Ha sido un mes duro por las muertes de varias figuras indispensables de la historia del cine. Nuestra memoria no sólo está hecha de cuanto vivimos, sino también de lo que leímos, escuchamos y vimos. Nuestra memoria, la del hombre de estos tiempos, es un conglomerado de cómics, películas, novelas, cuentos, canciones, videoclips. Por eso quisiera rendir homenaje a estas figuras dando un par de pinceladas con los recuerdos más gratos que sus respectivos trabajos dejaron en mi memoria.
Éramos niños y nos llevaron, a mis hermanos, a algunos de mis primos y a mí, al reestreno o la reposición de “El Álamo”. En un cine de Madrid, probablemente de la Gran Vía. Lo único que recuerdo de ese viaje es el interior: la sala oscura, mi primo a mi lado, el rostro de mi madre y de una de mis tías y, sobre todo, la película. El resto (la fecha, el clima, el motivo del viaje a la capital) se ha diluido para siempre. En aquellos tiempos el juego infantil consistía en querer ser uno de los personajes de la película. Nos gustaba elegir al héroe, en este plan: “Me pido ser Luke Skywalker”, y el otro respondía: “Bueno, pues yo me pido Han Solo”. Hoy me sonrojo al rememorarlo. Durante la proyección de “El Álamo” dije: “Me pido ser Davy Crockett”. Vi en Crockett a un héroe de gran fortaleza, encarnado por John Wayne, que era y será siempre uno de los grandes del western. Entonces mi primo dijo que él era Jim Bowie, o sea, Richard Widmark, al que nosotros conocíamos como “el del cuchillo”. Recuerdo la frase enérgica de Widmark (“¡Acuchillar, espolear, Will!”) en esta película y recuerdo que sentí envidia de mi primo porque el tipo del cuchillo era más guerrero, más agresivo, menos plano. Quizá fue a partir de entonces cuando empecé a advertir que los héroes más interesantes no son los que presentan un despliegue de virtudes sin debilidades ni defectos, sino precisamente aquellos que ostentan claroscuros. Wayne estaba en el primer caso y Widmark en el segundo. Ese es mi primer recuerdo de Richard Widmark. De Paul Scofield conservo algunas huellas más tempranas en la memoria, pero donde me hizo mella fue en “Quiz Show”, en la que encarnaba a un respetable poeta y escritor entrado en la tercera edad y padre del hombre que es comprado para amañar un concurso de la televisión. Scofield era el padre, en la ficción, de Ralph Fiennes. Cuando uno se imagina a los escritores y poetas de setenta años, se los imagina como en ese retrato que hizo Scofield de Mark Van Doren: elegantes, sobrios, precisos, dignos, orgullosos. Es inolvidable la escena en la que Van Doren le grita a su hijo: “¡Tu nombre es el mío!”, reprochándole que manchara el apellido familiar con su participación en el concurso amañado.

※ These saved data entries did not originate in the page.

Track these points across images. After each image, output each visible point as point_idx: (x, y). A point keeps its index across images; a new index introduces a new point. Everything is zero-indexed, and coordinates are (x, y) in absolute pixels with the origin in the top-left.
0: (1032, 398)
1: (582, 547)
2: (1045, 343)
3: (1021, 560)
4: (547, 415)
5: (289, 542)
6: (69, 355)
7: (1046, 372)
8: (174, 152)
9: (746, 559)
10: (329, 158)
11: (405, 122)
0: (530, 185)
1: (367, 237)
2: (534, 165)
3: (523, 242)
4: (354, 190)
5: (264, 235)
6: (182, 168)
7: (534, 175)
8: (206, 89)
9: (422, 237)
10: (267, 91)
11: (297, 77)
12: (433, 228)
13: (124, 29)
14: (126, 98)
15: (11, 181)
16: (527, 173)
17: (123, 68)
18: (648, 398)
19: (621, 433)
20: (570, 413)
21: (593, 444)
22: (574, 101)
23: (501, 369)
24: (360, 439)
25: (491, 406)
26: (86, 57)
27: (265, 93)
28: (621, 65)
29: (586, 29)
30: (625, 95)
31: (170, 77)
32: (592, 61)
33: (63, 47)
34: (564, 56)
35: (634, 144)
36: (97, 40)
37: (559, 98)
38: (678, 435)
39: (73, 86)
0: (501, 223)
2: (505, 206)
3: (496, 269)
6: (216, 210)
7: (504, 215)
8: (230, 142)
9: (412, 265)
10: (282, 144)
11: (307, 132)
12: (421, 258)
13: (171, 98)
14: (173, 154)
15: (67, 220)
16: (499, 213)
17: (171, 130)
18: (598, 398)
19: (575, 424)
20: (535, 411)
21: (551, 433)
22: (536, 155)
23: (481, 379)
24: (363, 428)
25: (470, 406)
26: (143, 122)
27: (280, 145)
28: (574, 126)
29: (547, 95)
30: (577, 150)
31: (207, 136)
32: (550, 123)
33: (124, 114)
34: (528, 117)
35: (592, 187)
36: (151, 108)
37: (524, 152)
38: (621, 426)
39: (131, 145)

Y Ralph Fiennes nos conduce a otra de las figuras fallecidas en días pasados: Anthony Minghella, quien lo dirigió en “El paciente inglés”, película que para unos es un tostón y para otros es un gran filme (me incluyo en el segundo grupo). Estaba terminando el último año de mi carrera en Salamanca cuando se estrenó en España. Es la mejor obra de Minghella y para mí es importante por varias cuestiones: me hizo leer la novela de Michael Ondaatje en la que se basa, me descubrió al compositor Gabriel Yared y me confirmó la versatilidad de un actor (Fiennes) capaz de innumerables registros, porque había rodado seguidas “La lista de Schindler”, “Quiz Show”, “Días extraños” y “El paciente inglés”. Y luego está Rafael Azcona. Sin su presencia el cine español no se entiende. De crío vi muchas de las películas que escribió, sin entender ninguna. Pero me fascinaba “La miel”. Por Jane Birkin, claro.